◆ RECORDS SUPPLIED ◆
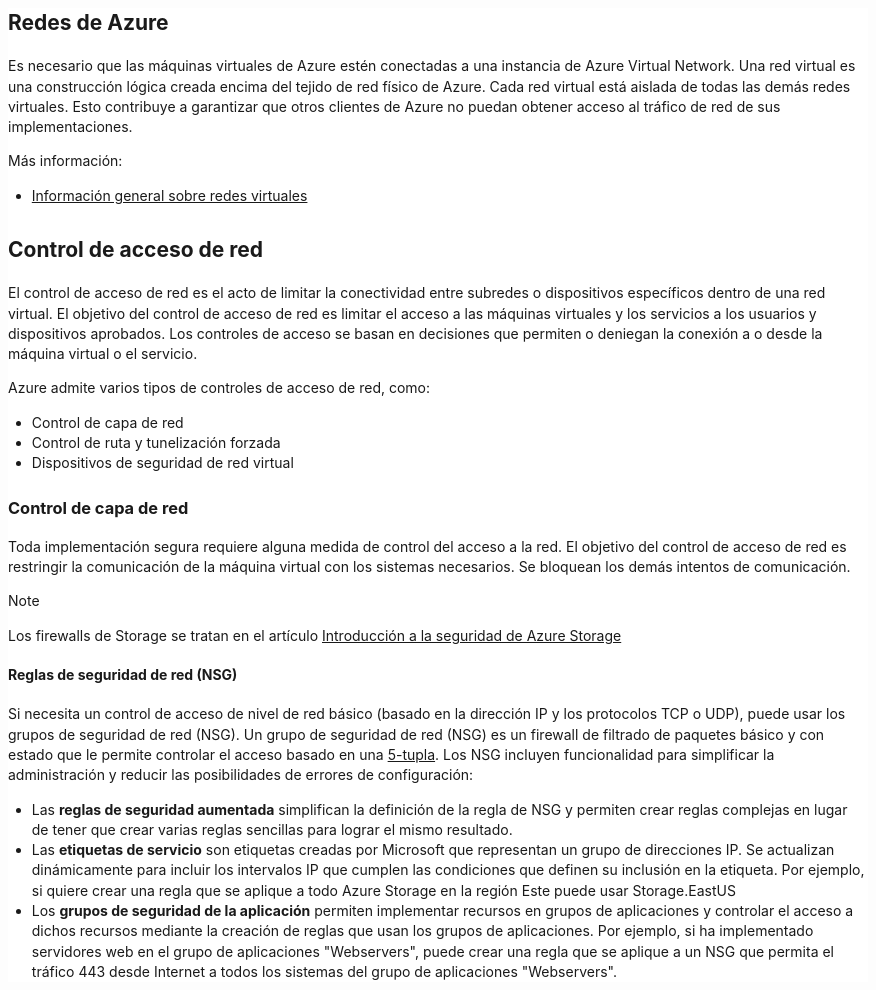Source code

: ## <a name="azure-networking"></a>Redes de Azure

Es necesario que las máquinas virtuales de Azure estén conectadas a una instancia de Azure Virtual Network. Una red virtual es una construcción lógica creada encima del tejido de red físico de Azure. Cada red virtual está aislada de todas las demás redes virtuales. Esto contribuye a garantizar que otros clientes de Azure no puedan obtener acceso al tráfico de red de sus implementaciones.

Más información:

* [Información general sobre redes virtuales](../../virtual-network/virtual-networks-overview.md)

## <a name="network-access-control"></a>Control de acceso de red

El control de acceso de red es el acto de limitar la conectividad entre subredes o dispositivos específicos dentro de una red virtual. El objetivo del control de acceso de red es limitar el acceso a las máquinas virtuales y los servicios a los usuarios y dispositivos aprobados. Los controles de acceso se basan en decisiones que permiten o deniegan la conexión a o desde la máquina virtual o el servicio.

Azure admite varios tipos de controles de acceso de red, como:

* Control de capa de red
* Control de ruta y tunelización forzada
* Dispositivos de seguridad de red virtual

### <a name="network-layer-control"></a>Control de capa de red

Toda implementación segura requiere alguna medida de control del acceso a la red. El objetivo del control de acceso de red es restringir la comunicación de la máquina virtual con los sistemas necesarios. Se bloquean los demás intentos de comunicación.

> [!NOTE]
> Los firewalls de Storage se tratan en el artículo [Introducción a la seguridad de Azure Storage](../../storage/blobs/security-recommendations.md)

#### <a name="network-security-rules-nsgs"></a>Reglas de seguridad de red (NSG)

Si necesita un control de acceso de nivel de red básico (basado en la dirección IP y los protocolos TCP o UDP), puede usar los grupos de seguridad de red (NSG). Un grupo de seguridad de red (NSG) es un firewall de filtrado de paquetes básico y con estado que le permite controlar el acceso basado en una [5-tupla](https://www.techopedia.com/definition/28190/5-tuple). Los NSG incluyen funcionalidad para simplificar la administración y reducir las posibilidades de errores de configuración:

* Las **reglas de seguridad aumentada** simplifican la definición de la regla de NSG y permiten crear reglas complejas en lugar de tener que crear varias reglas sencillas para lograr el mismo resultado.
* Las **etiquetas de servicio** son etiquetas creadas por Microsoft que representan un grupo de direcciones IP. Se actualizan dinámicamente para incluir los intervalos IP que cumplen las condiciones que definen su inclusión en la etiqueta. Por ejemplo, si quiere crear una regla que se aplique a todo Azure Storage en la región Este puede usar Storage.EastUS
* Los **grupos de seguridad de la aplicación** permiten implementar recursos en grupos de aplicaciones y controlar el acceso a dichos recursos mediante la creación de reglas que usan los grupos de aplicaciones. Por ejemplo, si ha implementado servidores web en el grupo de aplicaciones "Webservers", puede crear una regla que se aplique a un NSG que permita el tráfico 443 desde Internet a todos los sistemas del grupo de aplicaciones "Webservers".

◆ JOB ◆
Using the records above, filter out every line that lacks the string "name" and copy the rest.

◆ EXERCISE RESULT ◆
: ## <a name="azure-networking"></a>Redes de Azure
## <a name="network-access-control"></a>Control de acceso de red
### <a name="network-layer-control"></a>Control de capa de red
#### <a name="network-security-rules-nsgs"></a>Reglas de seguridad de red (NSG)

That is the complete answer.